You can only improve your model from past data. When it comes to major policy initiatives we are getting better at many things every passing decade. We only have to measure outcomes when it comes to childhood immunization, poverty, childhood mortality, healthcare, etc, etc. All of these were far far more complicated to execute than right to repair.
>It isn’t hard to imagine a similarity disastrous situation if tens of thousands of sweatshops started dumping flux and solvents in their rivers, when Apple may have a more environmentally controlled process in spite of a modular approach to repair. Just because something is labelled "recycling" doesn't guarantee that those processes are lower impact than any alternatives.
It also isn't hard to imagine things going well, and as long as we're imagining I prefer to be positive rather than negative. I am not only talking about recycling - but also reuse and repair. Devices are ending up in landfills because companies refuse to let repair shops do their job. This is why we need a right to repair law.
>I agree with the the public's right to repair, in that it compels companies to share the same repair parts, procedures, and tools that the company itself uses. But you're asking for more than that, which I think is unreasonable, and a misguided hill to die on, particularly for environmental reasons. If component level repair of iPhones was more accessible, you won't see this cottage industry flourishing in well-regulated high wage countries with strong information industries. This is high-skill labor intensive work. It will happen in low-wage countries with skilled workers, many of which have horrible environmental protections.
If things were open and available, you'd see experts from all walks of life - smart teenagers working on the lower hanging fruit (replacing buttons, screens, fixing charge ports etc) for extra cash on the side, older people who were left out of the labor market, etc, etc. I see immense potential. If specs were open it would be much easier to design an automated diagnostic tool-set to reduce the time-cost in evaluating which component has failed, etc, etc.

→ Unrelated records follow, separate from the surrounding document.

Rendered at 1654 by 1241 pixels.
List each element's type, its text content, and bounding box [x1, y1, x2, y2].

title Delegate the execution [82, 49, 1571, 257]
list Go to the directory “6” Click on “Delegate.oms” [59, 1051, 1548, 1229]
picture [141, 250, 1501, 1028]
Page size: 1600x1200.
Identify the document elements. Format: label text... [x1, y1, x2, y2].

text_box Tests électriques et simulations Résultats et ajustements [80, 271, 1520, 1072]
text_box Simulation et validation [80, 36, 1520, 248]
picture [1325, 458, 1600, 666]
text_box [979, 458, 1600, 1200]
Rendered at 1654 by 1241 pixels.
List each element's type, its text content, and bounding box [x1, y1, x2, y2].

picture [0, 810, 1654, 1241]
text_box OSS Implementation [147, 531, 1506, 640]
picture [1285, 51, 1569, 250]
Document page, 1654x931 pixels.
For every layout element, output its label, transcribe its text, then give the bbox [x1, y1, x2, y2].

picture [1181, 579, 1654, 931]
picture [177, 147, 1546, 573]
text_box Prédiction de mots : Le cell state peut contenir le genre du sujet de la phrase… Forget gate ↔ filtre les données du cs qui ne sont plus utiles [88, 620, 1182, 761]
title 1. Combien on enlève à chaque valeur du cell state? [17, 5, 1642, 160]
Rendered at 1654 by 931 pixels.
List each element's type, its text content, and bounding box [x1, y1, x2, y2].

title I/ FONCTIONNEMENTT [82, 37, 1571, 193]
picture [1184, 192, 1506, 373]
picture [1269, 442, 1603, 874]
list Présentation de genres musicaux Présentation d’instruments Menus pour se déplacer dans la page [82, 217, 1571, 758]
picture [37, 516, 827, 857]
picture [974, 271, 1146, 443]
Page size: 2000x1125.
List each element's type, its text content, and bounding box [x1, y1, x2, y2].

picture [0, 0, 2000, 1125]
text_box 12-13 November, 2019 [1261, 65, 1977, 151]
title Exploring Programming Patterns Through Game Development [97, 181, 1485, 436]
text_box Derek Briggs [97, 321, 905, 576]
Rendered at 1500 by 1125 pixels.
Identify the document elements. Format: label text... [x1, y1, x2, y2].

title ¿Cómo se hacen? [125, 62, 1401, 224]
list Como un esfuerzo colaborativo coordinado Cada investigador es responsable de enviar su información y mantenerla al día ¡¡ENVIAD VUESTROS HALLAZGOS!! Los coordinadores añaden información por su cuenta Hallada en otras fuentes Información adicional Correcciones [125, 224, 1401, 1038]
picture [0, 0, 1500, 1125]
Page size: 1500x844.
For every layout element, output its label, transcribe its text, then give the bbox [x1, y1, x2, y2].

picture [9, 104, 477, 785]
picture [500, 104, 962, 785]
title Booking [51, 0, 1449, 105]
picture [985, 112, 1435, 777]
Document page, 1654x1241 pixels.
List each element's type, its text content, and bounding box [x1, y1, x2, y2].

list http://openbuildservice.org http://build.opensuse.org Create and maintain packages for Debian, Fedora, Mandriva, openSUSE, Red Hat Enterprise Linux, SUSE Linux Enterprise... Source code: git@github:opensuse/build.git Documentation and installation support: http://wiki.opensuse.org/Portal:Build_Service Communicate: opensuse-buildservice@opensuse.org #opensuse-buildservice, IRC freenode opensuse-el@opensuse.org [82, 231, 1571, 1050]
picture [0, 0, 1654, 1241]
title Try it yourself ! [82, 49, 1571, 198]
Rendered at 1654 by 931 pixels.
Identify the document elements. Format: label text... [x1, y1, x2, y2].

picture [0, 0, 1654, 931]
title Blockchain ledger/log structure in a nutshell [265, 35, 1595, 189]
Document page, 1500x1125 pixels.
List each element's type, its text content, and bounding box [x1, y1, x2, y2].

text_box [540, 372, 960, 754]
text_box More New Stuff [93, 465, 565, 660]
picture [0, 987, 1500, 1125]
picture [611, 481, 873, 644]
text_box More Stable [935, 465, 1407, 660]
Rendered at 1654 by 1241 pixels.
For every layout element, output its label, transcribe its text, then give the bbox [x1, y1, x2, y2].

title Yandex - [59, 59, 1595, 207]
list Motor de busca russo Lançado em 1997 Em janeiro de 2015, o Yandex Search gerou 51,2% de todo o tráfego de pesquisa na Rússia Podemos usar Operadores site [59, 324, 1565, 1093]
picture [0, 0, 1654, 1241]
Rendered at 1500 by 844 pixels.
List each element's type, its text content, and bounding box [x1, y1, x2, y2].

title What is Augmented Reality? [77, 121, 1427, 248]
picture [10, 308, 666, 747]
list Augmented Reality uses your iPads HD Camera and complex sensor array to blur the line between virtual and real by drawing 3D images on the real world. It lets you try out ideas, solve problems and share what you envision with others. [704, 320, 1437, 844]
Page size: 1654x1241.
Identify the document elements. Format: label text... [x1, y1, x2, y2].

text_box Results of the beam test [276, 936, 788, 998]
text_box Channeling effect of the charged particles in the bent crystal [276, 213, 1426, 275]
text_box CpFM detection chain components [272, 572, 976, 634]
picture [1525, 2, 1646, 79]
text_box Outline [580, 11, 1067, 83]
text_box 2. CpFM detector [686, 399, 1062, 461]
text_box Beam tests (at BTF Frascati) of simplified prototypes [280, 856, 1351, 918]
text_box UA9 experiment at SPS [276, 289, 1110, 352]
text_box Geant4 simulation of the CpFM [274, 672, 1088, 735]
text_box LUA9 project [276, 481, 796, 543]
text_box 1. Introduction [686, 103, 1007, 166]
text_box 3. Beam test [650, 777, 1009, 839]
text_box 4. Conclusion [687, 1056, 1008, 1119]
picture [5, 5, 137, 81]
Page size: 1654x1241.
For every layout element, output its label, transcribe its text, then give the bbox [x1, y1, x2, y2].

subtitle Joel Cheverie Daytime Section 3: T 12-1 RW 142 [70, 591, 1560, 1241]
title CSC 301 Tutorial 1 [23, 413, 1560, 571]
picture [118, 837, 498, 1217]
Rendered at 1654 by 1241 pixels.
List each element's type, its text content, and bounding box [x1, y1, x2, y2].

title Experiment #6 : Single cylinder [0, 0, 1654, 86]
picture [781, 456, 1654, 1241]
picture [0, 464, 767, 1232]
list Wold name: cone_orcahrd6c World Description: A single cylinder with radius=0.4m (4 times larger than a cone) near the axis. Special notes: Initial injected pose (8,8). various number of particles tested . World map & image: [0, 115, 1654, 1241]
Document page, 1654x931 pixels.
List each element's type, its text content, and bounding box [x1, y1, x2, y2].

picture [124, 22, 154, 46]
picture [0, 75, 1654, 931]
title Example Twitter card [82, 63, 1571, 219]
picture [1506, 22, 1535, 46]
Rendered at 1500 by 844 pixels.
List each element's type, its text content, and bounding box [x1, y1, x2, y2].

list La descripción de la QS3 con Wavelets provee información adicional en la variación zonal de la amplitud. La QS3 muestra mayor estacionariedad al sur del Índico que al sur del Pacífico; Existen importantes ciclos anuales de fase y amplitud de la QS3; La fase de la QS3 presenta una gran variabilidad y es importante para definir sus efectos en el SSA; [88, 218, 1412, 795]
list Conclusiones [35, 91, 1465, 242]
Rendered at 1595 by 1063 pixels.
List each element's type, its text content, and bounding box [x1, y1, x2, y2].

I see regular people discuss complicated car repairs about their alternator or fuel injector or vacuum lines, and this is only possible because the components are not a mystery. We have entire generations of people who grew up knowing for a fact that a car has components that can be repaired by experts. With consumer devices we have an entire generation that grew up thinking of electronics as blackboxes that you don't touch because you can break them and then its impossible to repair them, etc.
As far as the point about high-skill labor - no that is not necessarily true. It would be easy to develop tools to pinpoint the location of failure. Not only that, if I was a repair shop I'd replace the customers broken device phone like-like with a repaired one and then send the repair to a 'bulk repair' service which can then farm out the repairs based on complexity and other factors. Its very easy to imagine a system that CAN work, just as you say its easy to imagine a system that CAN'T :)
I'm sure Apple has designed the electronics really well, so there is no complaint there. But they're still using normal components in a normal circuit doing normal things. At the electronics level, a competent tech can diagnose and fix/replace faulty components with some working knowledge of electronics and a curious mind. Like with anything else people get better with experience so there may very well be a difference in the amount of repair each individual repair shop can do.
As a society, our final goal should be to reduce e-waste and promote longer device lifetimes through reuse and repair in all industries.